Bénédicte Linard : " Le but est de fermer les écoles et les classes le moins possible "

Bénédicte Linard : « Le but est de fermer les écoles et les classes le moins possible »
Bénédicte Linard : « Le but est de fermer les écoles et les classes le moins possible » - © RTBF

Le Conseil National de Sécurité de ce mercredi n’a pas engendré la même satisfaction chez tous les spectateurs. Si Bénédicte Linard, ministre de la Petite enfance, de la Santé et de la Culture et vice-présidente du Gouvernement de la Fédération Wallonie-Bruxelles, estime qu’il est bon que le CNS propose des mesures "pour vivre et plus pour survivre" – de sorte à susciter davantage l’adhésion de la population -, Vincent Yzerbyt, professeur de psychologie sociale à l’UCLouvain, et Jean-Christophe Goffard, chef de service de médecine interne à l’hôpital Erasme, regrettent un manque de communication et d’explication concrète quant aux objectifs à atteindre avec ces mesures.

Pour Pierre-François Latterre, chef des soins intensifs aux Cliniques Universitaires Saint-Luc, ne pas avoir abordé la thématique du port du masque dans les écoles est "l’un des éléments manquants majeurs" : "On a rouvert les écoles il y a trois semaines. Il y a eu une attente énorme à la fois des familles, des enfants et des enseignants et on se rend compte qu’au moindre événement, comme un enfant positif, on ferme l’école. C’est beaucoup trop rapide. À partir du moment où le message n’est pas clair et que l’on ne donne pas un signal fort tel qu'"il ne faut pas fermer l’école mais mettre l’enfant en quarantaine éventuellement", on provoque un effet en cascade avec des fermetures d’écoles qui engendreront un mouvement de panique, empêcheront les parents d’aller travailler facilement… Il y aura un effet boule de neige très important et inutile, surtout pour les enfants qui ont déjà vécu un confinement scolaire."

De son côté, la ministre Bénédicte Linard assure que le secteur n’a pas été oublié : "Des protocoles existent et ont pour but de fermer le moins possible les écoles ou les classes. Aucun cas de fermeture d’école n’est repris dans les protocoles et les seuls cas très rares de potentielle fermeture de classe ne peuvent avoir lieu que si l’enseignant d’une classe de maternelle a des contacts très étroits (minimum 15 minutes à moins d’1,50 mètre sans masque) avec ses élèves ou s’il y a un foyer de plusieurs cas dans une classe."

Faut-il s’inquiéter de la situation épidémiologique actuelle ?

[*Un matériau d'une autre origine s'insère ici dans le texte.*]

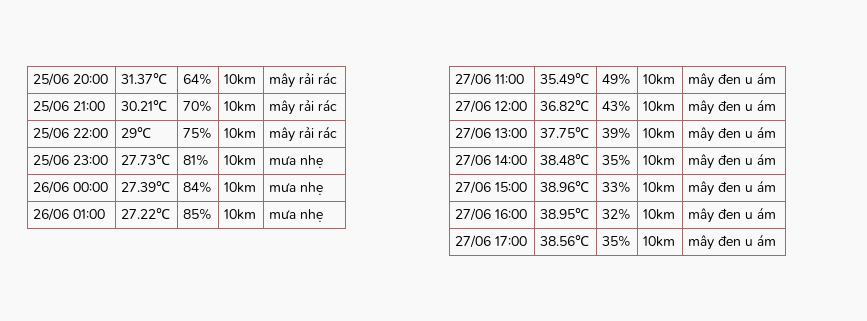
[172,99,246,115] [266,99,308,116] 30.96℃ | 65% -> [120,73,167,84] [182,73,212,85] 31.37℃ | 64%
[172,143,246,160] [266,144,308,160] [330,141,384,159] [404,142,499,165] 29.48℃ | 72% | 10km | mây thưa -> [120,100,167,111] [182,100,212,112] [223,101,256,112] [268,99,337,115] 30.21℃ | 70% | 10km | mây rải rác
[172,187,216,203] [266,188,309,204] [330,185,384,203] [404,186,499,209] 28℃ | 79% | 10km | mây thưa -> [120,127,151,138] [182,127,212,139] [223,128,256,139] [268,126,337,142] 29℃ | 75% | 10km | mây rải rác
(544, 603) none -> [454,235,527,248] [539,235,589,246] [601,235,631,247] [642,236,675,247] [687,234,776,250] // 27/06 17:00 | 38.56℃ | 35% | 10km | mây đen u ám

Le taux de positivité est en augmentation depuis le 22 août. Cela signifie que l’on observe davantage de cas positifs pour un même nombre de tests. Doit-on s’inquiéter de l’évolution du virus ? Selon Yves Coppieters, épidémiologiste et professeur de Santé publique à l’ULB, les transmissions de l’épidémie dans les tranches d’âge les plus jeunes (15-50 ans) ne sont pas inquiétantes, mais doivent être rapidement maîtrisées pour ne pas risquer de contaminer les aînés.

"C’est justement un groupe de gens pour lequel "on avait souhaité" qu’il y ait plus de positivité pour obtenir ce que l’on pense être une immunité collective", intervient Pierre-François Latterre. "Il est important de noter qu’il y a une augmentation légère du taux de positivité, mais que les groupes des plus infectés soient les plus jeunes n’est pas ce qui nous inquiète le plus, si l’on respecte la prévention de la transmission vis-à-vis des personnes à risque et plus âgées."

La crédibilité du monde politique remise en cause

Selon Jean-Christophe Goffard, la bonne volonté et les compétences de nos décideurs politiques sont occultées par un "cirque fédéral." La classe politique actuelle n’est plus crédible. "Cela a pour conséquence que l’adhésion aux mesures données ou changeantes, même si celles-ci se basent sur des modélisations concrètes, n’est plus là. Il faut redorer cette vision parce qu’il y a des gens extrêmement compétents et à l’écoute des acteurs de terrain qui sont noyés dans des négociations qui n’en finissent pas."

Le manque de confiance de la population viendrait aussi des réseaux sociaux et du sentiment de vérité absolue qui y règne, estime Bénédicte Linard qui ne nie pas les retombées d’un "épisode politique déplorable".

Eliane Tillieux, députée fédérale PS, pointe pour sa part du doigt les promesses annoncées qu’il n’a pas été possible de respecter.